● **Brontekst**:
◇ ◇ ◇ ◇

Real Driving Emissions
Behalve de in het laboratorium uitgevoerde WLTP worden auto’s straks ook in de praktijk – dus op de weg – onderworpen aan de RDE-test (Real Driving Emissions). Hier worden de emissies van verontreinigende stoffen, zoals de hoeveelheid fijnstof (PN) en stikstofoxiden (NOx), direct op de weg gemeten voor een realistisch beeld van de werkelijke uitstoot.
Waar en wanneer?
Alle nieuwe auto’s die verkocht worden in de EU-lidstaten moeten volgens de WLTP getest worden. Behalve de EU-lidstaten hebben ook Zwitserland, China en India ingestemd om de WLTP wettelijk te verplichten.
Met ingang van 1 september 2017 is de nieuwe testprocedure verplicht voor nieuwe modellen die vanaf die datum op de markt komen. Bestaande modellen met een op de NEDC-gebaseerde typegoedkeuring hoeven nog niet opnieuw te worden getest.
Een jaar later, op 1 september 2018, is de nieuwe testmethode verplicht voor alle nieuw verkochte modellen, met uitzondering van uitlopende series waarvan het opvolgmodel in de startblokken staat. Met ingang van 1 september 2019 moeten alle nieuw verkochte voertuigen beschikken over een CO2-waarde volgens de WLTP.
Wat zijn de gevolgen?
De invoering van de WLTP heeft in Nederland heel wat voeten in de aarde. Aan de hand van de CO2-uitstoot wordt immers de hoogte van de BPM (belasting van personenauto’s en motorrijwielen) vastgesteld. De CO2-waarde is dus ook bepalend voor de consumentenprijs en de fiscale bijtelling bij zakelijk gebruik.

◇ ◇ ◇ ◇

● **De gegevens**:
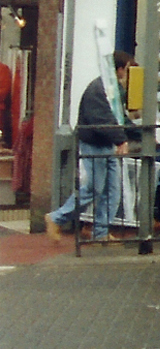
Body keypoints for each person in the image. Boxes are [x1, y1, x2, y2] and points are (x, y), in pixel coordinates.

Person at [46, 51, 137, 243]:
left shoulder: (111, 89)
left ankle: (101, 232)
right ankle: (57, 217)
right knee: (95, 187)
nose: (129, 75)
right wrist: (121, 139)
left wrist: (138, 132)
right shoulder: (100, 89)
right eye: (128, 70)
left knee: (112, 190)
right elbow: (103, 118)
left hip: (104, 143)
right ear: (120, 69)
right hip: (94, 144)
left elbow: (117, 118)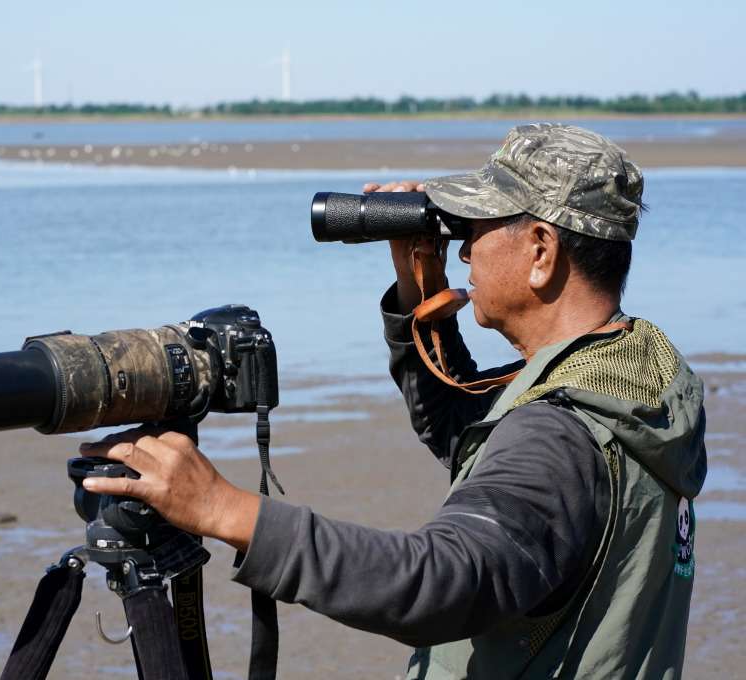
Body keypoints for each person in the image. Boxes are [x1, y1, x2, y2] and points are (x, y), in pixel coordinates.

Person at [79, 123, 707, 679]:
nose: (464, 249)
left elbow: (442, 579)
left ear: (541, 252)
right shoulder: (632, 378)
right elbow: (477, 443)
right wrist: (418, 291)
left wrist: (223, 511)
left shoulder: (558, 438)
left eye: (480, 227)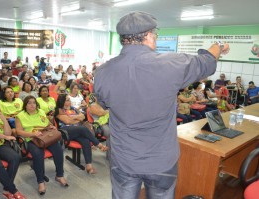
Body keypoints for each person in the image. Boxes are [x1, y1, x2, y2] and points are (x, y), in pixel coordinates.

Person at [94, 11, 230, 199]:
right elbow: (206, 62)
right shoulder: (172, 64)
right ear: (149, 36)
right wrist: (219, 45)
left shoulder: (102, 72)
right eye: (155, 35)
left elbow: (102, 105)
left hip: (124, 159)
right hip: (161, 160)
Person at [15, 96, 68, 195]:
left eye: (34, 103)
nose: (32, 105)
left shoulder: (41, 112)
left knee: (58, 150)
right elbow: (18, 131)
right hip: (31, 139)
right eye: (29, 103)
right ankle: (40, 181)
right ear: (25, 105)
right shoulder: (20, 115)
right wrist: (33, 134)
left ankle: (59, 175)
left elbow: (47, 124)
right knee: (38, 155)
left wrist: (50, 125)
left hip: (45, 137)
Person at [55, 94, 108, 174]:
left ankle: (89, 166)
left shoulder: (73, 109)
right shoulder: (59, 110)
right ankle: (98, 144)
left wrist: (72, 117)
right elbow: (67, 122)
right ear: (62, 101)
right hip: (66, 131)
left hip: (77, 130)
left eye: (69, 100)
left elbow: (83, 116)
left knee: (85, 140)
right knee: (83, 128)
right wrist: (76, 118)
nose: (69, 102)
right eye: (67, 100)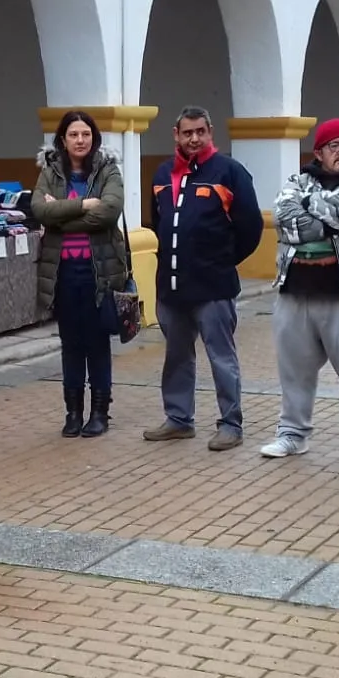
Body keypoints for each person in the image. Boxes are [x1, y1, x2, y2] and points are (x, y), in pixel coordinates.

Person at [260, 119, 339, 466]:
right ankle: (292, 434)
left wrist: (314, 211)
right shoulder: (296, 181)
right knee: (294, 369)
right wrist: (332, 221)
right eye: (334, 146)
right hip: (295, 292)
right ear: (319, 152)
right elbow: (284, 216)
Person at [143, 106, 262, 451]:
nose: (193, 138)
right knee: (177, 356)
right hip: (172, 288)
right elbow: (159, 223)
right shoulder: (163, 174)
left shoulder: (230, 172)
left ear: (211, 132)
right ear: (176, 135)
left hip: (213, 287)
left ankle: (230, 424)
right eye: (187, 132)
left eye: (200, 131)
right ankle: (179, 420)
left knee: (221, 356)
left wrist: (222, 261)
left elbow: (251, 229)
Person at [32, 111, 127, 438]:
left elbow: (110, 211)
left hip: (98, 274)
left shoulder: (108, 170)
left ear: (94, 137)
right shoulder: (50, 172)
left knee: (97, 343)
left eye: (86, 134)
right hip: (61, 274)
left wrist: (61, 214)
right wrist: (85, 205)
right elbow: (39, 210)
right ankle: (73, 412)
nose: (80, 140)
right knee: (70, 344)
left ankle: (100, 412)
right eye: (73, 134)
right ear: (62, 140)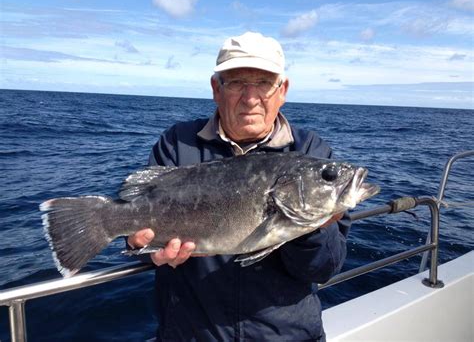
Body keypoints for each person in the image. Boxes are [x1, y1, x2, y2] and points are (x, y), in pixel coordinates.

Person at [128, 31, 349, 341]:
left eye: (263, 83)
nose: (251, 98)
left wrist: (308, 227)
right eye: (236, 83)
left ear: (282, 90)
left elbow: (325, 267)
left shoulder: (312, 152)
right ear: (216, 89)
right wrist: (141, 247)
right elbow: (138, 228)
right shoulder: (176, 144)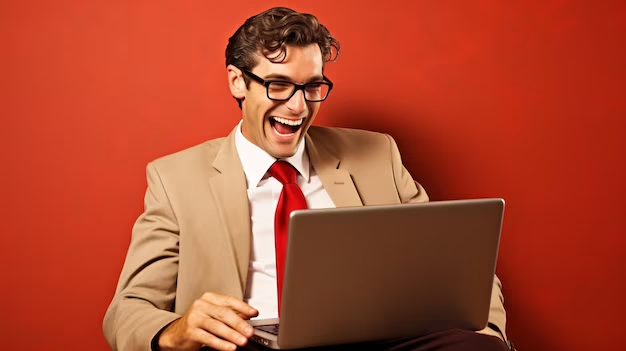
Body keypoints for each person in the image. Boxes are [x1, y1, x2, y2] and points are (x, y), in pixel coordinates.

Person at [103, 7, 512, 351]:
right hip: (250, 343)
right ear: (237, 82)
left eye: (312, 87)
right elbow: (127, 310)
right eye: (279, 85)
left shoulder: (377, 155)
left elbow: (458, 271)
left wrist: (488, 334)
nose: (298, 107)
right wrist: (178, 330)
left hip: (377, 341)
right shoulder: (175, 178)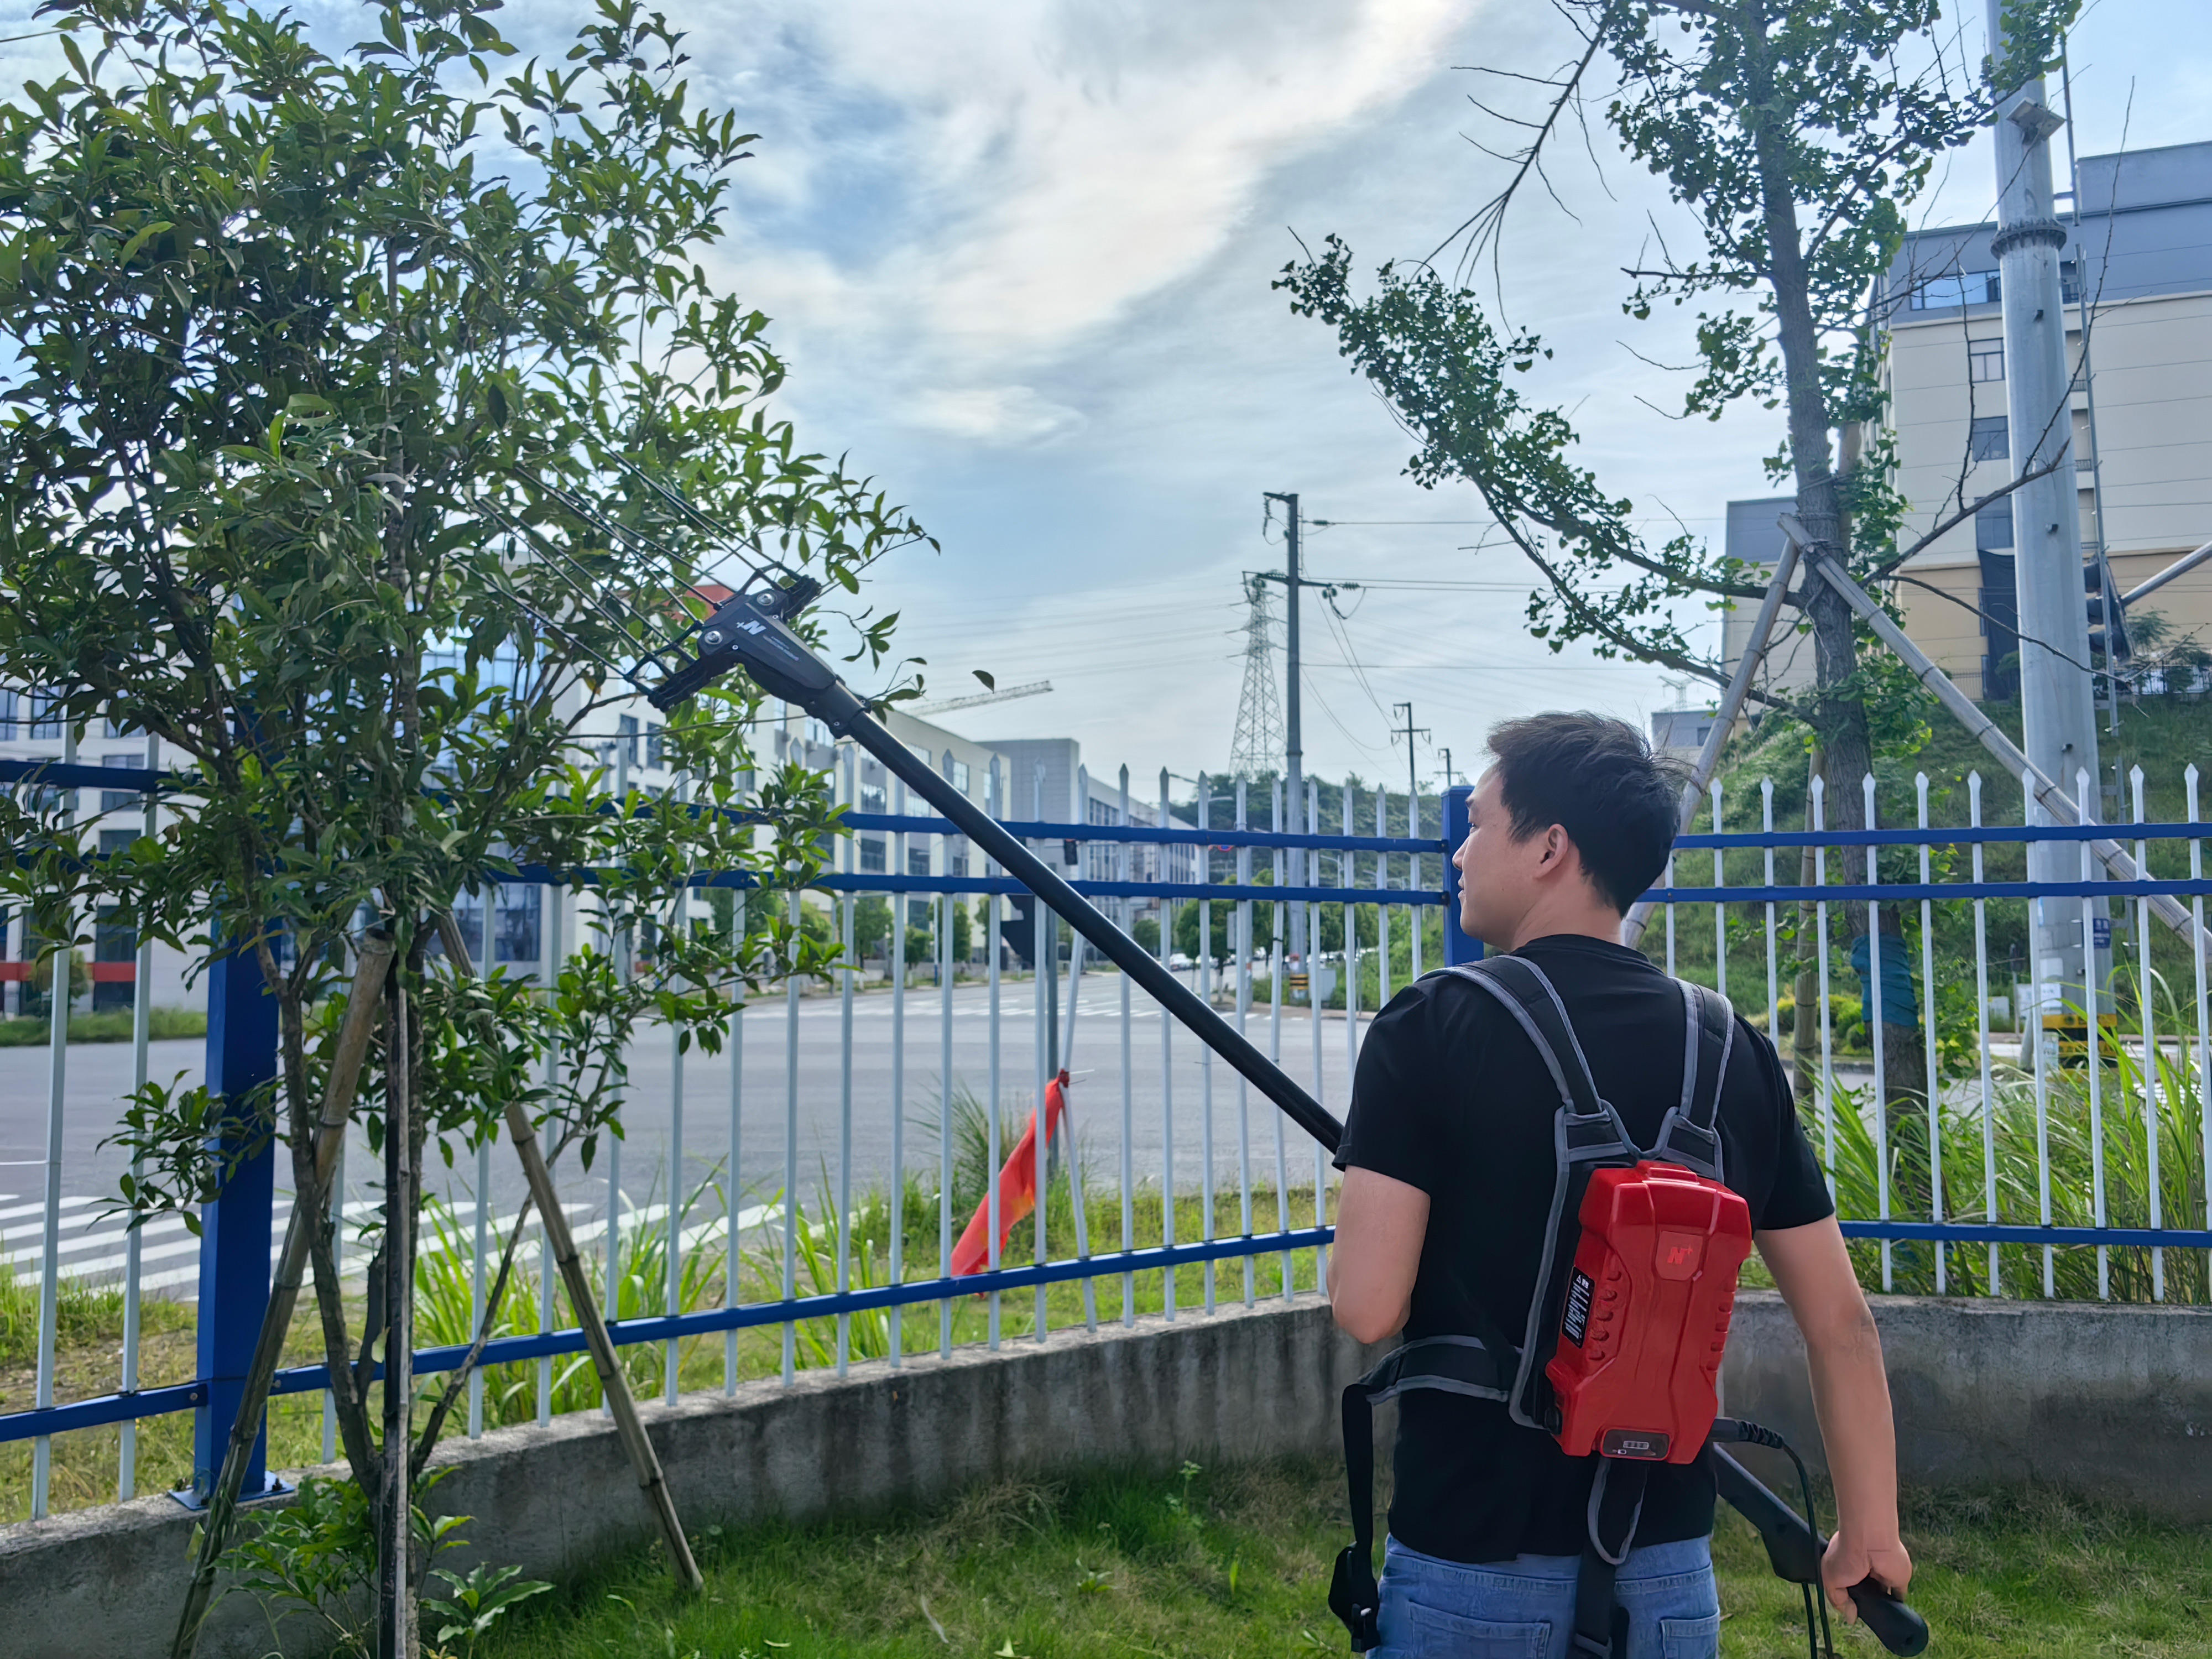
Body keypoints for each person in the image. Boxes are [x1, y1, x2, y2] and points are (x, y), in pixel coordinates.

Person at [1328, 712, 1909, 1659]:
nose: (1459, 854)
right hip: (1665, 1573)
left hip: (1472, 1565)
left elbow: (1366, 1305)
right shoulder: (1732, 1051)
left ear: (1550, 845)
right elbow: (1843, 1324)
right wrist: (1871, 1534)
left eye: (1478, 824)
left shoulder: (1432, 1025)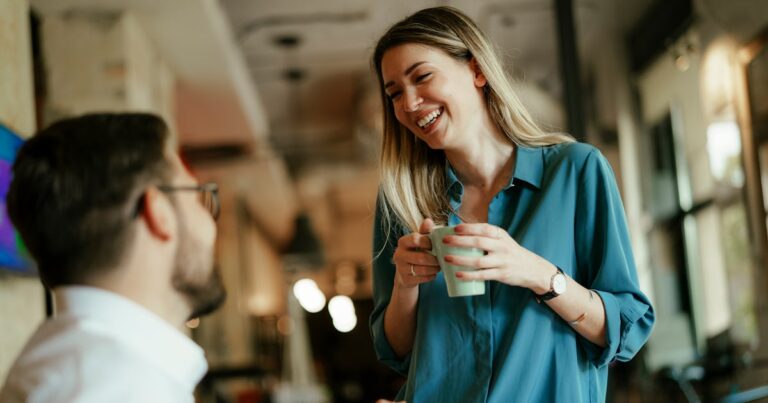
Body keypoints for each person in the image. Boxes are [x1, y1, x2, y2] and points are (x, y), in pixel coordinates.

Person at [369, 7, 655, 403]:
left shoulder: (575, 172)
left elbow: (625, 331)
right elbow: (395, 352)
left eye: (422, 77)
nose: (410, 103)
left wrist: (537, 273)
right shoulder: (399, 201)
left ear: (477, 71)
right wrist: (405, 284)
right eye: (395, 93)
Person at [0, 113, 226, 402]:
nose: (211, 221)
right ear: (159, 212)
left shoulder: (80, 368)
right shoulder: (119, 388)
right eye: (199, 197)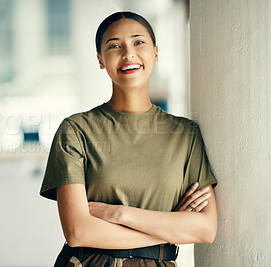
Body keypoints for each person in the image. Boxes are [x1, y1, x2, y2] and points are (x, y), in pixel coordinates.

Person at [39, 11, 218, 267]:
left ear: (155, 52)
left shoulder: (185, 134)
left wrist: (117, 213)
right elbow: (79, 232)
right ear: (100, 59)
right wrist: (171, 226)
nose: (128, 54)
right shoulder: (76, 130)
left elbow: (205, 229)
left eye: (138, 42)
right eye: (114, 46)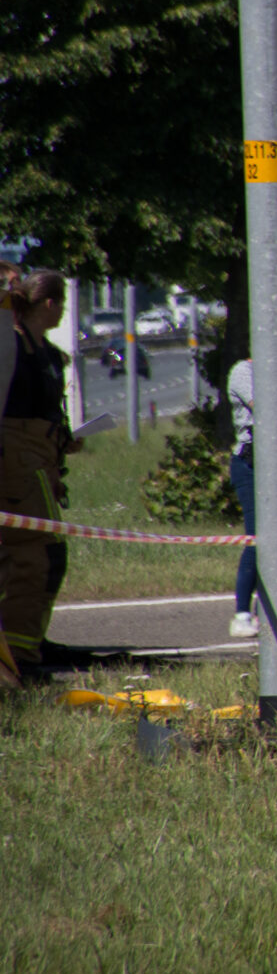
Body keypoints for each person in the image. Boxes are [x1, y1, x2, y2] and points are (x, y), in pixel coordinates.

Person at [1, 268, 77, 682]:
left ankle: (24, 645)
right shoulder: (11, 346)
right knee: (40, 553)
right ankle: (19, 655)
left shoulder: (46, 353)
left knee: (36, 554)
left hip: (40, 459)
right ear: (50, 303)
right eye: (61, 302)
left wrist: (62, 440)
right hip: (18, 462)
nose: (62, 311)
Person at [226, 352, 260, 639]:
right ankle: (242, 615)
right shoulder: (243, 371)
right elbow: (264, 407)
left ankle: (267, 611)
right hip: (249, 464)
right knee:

◇ ◇ ◇ ◇

● **Werkinstructies**:
a: Citeer uit de brontekst het gedeelte dat begint bij de woorden "Alle nieuwe auto’s" en eindigt na "zijn de gevolgen?".
b: Vanaf welke datum moeten volgens de brontekst alle nieuw verkochte voertuigen een CO2-waarde volgens de WLTP hebben?
De records hebben geen verband met de brontekst.

● **Resultaten per opdracht**:
a:
Alle nieuwe auto’s die verkocht worden in de EU-lidstaten moeten volgens de WLTP getest worden. Behalve de EU-lidstaten hebben ook Zwitserland, China en India ingestemd om de WLTP wettelijk te verplichten.
Met ingang van 1 september 2017 is de nieuwe testprocedure verplicht voor nieuwe modellen die vanaf die datum op de markt komen. Bestaande modellen met een op de NEDC-gebaseerde typegoedkeuring hoeven nog niet opnieuw te worden getest.
Een jaar later, op 1 september 2018, is de nieuwe testmethode verplicht voor alle nieuw verkochte modellen, met uitzondering van uitlopende series waarvan het opvolgmodel in de startblokken staat. Met ingang van 1 september 2019 moeten alle nieuw verkochte voertuigen beschikken over een CO2-waarde volgens de WLTP.
Wat zijn de gevolgen?

b: Vanaf 1 september 2019.